Reducing the instrumentation of a Mahler symphony to a chamber ensemble is like taking half of Michelangelo’s colors away and expecting the Sistine Chapel. If Bach is counterpoint and Schubert is melody, Mahler is all about instrumental color, especially in his symphonies. And in his Fourth Symphony, Mahler’s astonishing skill in using the shifting colors of this palette is evident from the opening bells and flutes to the kaleidoscopic Scherzo to the unexpected tranquility of the finale. A daunting assignment.

But the point of the reduction was not to duplicate the original; it was to expose its bones, resulting in what Schoenberg called “a clarity of presentation…often not possible in a rendition obscured by the richness of orchestration.”

The ingenious Stein arrangement was performed, well-received—and promptly lost.

Carl Nielsen, “Humoreske” from Symphony No. 6 (1925)

Right from the start, an argument seems to unfold.
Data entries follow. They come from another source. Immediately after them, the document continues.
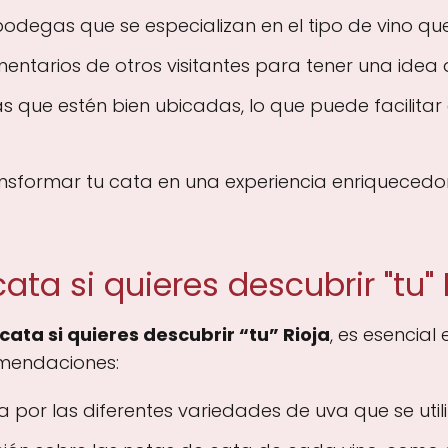
bodegas que se especializan en el tipo de vino que
ntarios de otros visitantes para tener una idea d
ue estén bien ubicadas, lo que puede facilitar el
nsformar tu cata en una experiencia enriqueced
ta si quieres descubrir "tu" 
cata si quieres descubrir “tu” Rioja
, es esencial
omendaciones:
 por las diferentes variedades de uva que se utili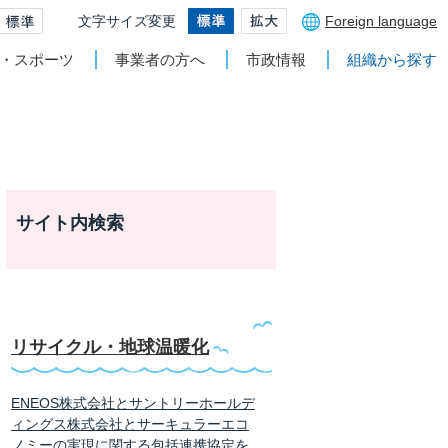
文字サイズ変更
Foreign language
・スポーツ
事業者の方へ
市政情報
組織から探す
サイト内検索
リサイクル・地球温暖化
ENEOS株式会社とサントリーホールデ
ィングス株式会社とサーキュラーエコ
ノミーの実現に関する包括連携協定を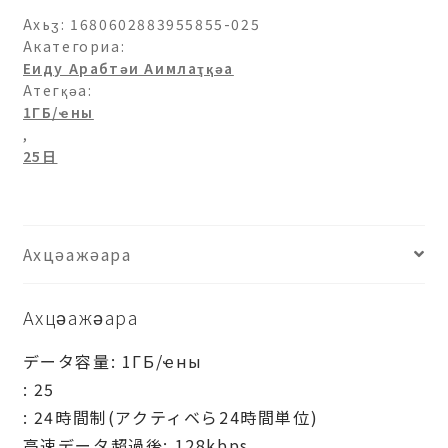
Ахьӡ:
1680602883955855-025
Акатегориа:
Еиду Арабтәи Аимлаҭқәа
Атегқәа:
1ГБ/ҽны
,
25日
Ахцәажәара
Ахцәажәара
データ容量: 1ГБ/ҽны
: 25
: 24時間制(アクティベら24時間単位)
高速データ超過後: 128kbps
After a triangle roll, piccolo and bassoon chirp and belch (respectively) as if testing the waters, not yet knowing how to properly speak. A pause, then an impatient snare drum stirs the ensemble to life. All of the players chime in, confusedly, awkwardly, unsure of their abilities but falling over each other to be heard nonetheless. A clarinet attempts to build consensus among the winds, but eventually they fall into sparring pairs, like against like, two clarinets on one route and two bassoons on another. The piccolo remains confused, the trombone remains asleep, and the percussion lead the whole cacophony to a hideous explosion. Out of the debris, the drums try to restore order with a march-like figure. But the woodwinds steal the idea, creating the first real music of the movement. The trombone yawns loudly and often. Then the music accelerates, wrestles with itself, and eventually stumbles, groans, and falls into a scatter of rubble on the floor.

At least that’s one way to make sense of the oddest four minutes in Nielsen’s work.